A Rhino stampede finally has driven injection molder Empire Precision Plastics of Rochester, N.Y., to a different location in the same city.
Empire's existing site was threatened by plans to build a new stadium for the Rochester Rhinos pro soccer team. The owners of the new stadium - along with Empire's landlord and city, county and state governments - put together a $795,000 package that will allow Empire to relocate to a larger site about five miles away.
The deal allows Empire to keep its 45 jobs in Rochester, which is where owner Neal Elli wanted to stay all along.
``Rochester is centrally located for us and our customers,'' Elli said by phone Jan. 15. ``It's the most advantageous spot for us.''
Elli had wanted to expand his business on city-owned land that now will be used for the stadium.
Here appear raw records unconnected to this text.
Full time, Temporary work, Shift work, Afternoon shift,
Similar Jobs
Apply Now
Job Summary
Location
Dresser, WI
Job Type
Empire is gaining about 5,000 square feet by moving to the new site, which covers more than 30,000 square feet.
Empire, which posted sales of $7 million last year, primarily molds high-precision parts for the electrical/electronics industry. The 12-year-old firm operates 25 injection molding presses.
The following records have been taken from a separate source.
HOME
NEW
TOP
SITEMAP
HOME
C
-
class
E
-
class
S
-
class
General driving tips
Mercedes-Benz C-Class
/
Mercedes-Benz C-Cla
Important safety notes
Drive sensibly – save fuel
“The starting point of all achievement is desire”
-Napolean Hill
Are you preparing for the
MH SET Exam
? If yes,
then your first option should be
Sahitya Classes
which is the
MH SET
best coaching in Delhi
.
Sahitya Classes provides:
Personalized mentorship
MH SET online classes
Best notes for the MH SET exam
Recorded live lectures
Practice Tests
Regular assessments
Elli credited newly elected county executive Maggie Brooks and Rochester Mayor William Johnson with cooperating and putting together the funding needed for Empire's relocation. Brooks and Johnson had run against each other last fall for the county executive post.
``In the past, Rochester had a pretty fractious city and county government,'' Elli said. ``This [deal] is one of the first things they've done together.''
Empire's move is expected to be complete by September. The 11,000-seat stadium probably won't be completed in time for the Rhinos' 2004 season, but Elli said it could be used for concerts and high school sports later this year.
``The stadium is the best thing for Rochester, but it's also good that we were able to work something out that will let us stay in the city,'' he said.